• **LISTED RECORDS**
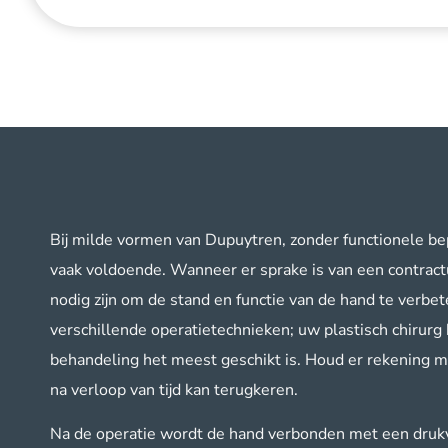
Bij milde vormen van Dupuytren, zonder functionele be
vaak voldoende. Wanneer er sprake is van een contract
nodig zijn om de stand en functie van de hand te verbet
verschillende operatietechnieken; uw plastisch chirur
behandeling het meest geschikt is. Houd er rekening 
na verloop van tijd kan terugkeren.
Na de operatie wordt de hand verbonden met een drukv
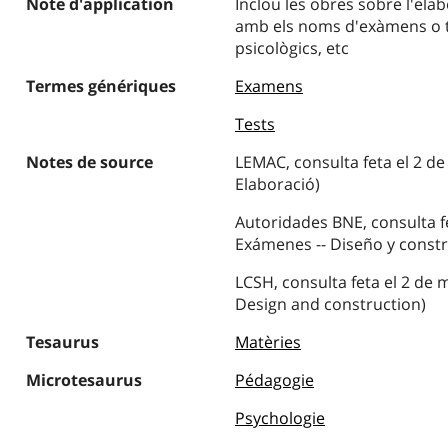
Note d'application
Inclou les obres sobre l'ela
amb els noms d'exàmens o tes
psicològics, etc
Termes génériques
Examens
Tests
Notes de source
LEMAC, consulta feta el 2 d
Elaboració)
Autoridades BNE, consulta fe
Exámenes -- Diseño y constr
LCSH, consulta feta el 2 de 
Design and construction)
Tesaurus
Matèries
Microtesaurus
Pédagogie
Psychologie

• **HOW TO COMPLETE THIS TASK**
Start at the line containing "Design and construction)" and transcribe through the end of the entries. Please keep both ends and add nothing.

• **ANSWER SPACE**
Design and construction)
Tesaurus
Matèries
Microtesaurus
Pédagogie
Psychologie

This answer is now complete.